In 1966, production of second-generation Riviera was started. The machine was completely updated, making it shapes more fluid and curved. Then it had a common body with the Oldsmobile Toronado, but actually it was only the internal structure of the body, and the outer cladding panels and, correspondingly, a general view differed among themselves very much.
The car keeps hiding headlights, just like the previous generation car, this feature was very popular in cars produced in the late 60s. Just remember the famous Dodge Charger.
1966-1967 Buick Riviera review
Riviera was a great squat coupe with a sloping back (fastback type), without B-pillars and front fascia with a prominent front wings. The second generation got a longer wheelbase and much more massive two-door coupe body. Sales rose to 45 thousand pieces. In 1967 at the Riviera Buick stopped to put 425 engines and proposed new 430 cu in, which were flexible, more reliable, and were producing the same 360 ”horses”.

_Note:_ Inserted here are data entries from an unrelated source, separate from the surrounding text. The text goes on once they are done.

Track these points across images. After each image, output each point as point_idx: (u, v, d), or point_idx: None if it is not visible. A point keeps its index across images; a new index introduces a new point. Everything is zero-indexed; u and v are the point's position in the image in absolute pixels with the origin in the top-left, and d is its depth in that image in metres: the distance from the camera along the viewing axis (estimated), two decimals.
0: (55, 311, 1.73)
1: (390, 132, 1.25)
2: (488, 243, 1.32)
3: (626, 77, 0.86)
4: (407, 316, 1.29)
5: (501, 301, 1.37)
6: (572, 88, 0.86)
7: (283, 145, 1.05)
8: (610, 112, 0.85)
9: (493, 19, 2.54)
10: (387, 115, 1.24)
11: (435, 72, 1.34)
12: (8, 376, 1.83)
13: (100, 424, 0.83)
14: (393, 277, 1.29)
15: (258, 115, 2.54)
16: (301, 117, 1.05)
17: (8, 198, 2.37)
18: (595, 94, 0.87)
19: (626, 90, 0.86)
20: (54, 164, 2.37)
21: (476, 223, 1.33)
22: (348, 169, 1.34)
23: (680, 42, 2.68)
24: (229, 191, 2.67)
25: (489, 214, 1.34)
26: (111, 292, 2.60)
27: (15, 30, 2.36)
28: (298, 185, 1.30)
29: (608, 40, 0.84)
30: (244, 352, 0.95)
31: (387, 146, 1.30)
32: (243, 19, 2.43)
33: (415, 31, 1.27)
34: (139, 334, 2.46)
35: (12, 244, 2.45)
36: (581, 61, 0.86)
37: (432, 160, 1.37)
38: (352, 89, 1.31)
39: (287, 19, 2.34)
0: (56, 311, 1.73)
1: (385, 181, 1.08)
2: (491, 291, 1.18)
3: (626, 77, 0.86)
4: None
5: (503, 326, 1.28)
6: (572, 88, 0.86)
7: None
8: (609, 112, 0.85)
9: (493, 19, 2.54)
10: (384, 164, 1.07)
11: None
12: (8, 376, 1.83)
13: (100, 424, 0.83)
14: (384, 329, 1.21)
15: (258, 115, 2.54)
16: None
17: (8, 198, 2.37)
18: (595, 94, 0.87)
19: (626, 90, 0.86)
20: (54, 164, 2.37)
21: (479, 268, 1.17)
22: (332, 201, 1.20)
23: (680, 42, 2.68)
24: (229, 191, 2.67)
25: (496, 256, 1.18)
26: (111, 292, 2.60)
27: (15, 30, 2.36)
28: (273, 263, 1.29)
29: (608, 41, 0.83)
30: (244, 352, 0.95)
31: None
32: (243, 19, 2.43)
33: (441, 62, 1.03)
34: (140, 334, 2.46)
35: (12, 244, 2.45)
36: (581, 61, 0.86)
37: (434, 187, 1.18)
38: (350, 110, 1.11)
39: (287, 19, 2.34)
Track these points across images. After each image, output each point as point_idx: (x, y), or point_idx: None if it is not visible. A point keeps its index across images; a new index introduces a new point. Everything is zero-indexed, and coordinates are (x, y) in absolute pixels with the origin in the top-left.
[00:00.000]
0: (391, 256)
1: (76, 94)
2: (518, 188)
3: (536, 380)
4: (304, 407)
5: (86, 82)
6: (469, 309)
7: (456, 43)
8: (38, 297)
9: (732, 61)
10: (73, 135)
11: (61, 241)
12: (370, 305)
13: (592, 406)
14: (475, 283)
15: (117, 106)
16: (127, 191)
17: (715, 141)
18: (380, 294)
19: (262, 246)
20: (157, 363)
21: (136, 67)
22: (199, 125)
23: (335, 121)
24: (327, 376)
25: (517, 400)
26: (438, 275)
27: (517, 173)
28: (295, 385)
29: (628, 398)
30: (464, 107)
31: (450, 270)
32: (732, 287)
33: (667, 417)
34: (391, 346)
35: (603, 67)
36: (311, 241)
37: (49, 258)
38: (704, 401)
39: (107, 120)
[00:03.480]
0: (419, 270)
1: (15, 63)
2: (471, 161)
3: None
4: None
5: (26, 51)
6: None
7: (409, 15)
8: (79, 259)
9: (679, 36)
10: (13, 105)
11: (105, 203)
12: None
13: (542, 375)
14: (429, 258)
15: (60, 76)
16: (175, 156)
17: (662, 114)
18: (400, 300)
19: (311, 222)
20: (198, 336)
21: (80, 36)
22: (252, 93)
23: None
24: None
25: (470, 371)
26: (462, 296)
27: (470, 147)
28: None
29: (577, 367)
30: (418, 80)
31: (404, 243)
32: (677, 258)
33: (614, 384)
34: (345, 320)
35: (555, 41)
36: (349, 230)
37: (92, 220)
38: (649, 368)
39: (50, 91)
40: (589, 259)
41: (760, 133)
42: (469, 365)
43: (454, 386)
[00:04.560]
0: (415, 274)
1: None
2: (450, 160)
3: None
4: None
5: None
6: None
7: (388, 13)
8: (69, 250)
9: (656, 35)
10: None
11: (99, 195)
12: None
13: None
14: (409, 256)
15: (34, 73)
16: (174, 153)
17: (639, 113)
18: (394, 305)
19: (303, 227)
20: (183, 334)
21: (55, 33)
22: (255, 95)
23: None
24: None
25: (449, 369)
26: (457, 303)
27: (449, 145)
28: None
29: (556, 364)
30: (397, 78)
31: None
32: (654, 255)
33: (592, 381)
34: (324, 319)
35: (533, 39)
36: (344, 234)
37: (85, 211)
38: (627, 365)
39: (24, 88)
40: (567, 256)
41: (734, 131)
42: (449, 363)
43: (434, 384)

Despite sharing many stylistic elements with Oldsmobile Toronado, Buick Riviera had different market positioning and feels more exquisite overall. And of course, being a more expensive than Oldsmobile car. Smooth lines of the rear part remained, but the front part became less interesting, hidden lights were moved closer to the center of the car.
1966-1967 Buick Riviera interior
Interior of the car underwent changes, instead of sporty buckets seats on both front and second row, divided by console, Riviera was equipped with usual bench seats like in full-size sedans, which helps to accomodate six passengers. It was really unlikely for the cars of that class. Likely, bench seats were available only for the cheapest configuration. Buckets seats was available with optional full-length console with “aeroplane like” gear level.
In 1967 safety equipment requirements for the new cars were changed, and Riviera get safety steering column, updated hazard flasher, shoulder safety belts and other.Another engineering innovation was brand new air circulation system.
GS version of the 1966-1967 Buick Riviera cars has only one small difference on the interior – GS badges on glovebox. However, Gran Sport had better trim levels.
1966-1967 Buick Riviera specs
The engine lineup for 1966 model was the same as before, 425 cui engine producing around 360 HP. Then, in 1967 Buick introduced a brand new engine for Riviera model, with the silightly increased volume, but entirely new in terms of construction. It features V8 configuration, 430 cubic inches (7.0L) displacement, producing 360 HP and 475 ft lb of torque.
1966-1967 Rivieras were equipped with the same 3-speed Super Turbine 400 transmission. It was recalibrated to allow gear switches on higher rpm for Gran Sport version. Super Turbine 400 just like its clone Turbo Hydra Matic 400 has reputation of the most reliable and solid automatic transmission of that time.
The car has following suspension construction – independent suspension with coil springs and wishbones on front, trailing links with coil springs on rear. In 1966 coil springs were moved to the axle, to provide more control of the car while accelerating.
Actually, that kind of suspension providing susprising handling unachievable for the most American cars of that era.
The size of Riviera had grown after introduction of the new frame body chasis in 1966. It features 119 inch wheelbase, overall lenght increased to 211 inches. 1966 model year Riviera increased in weight only slightly, while 1967 car gained almost 400 lbs because of 430 cubic inch engine.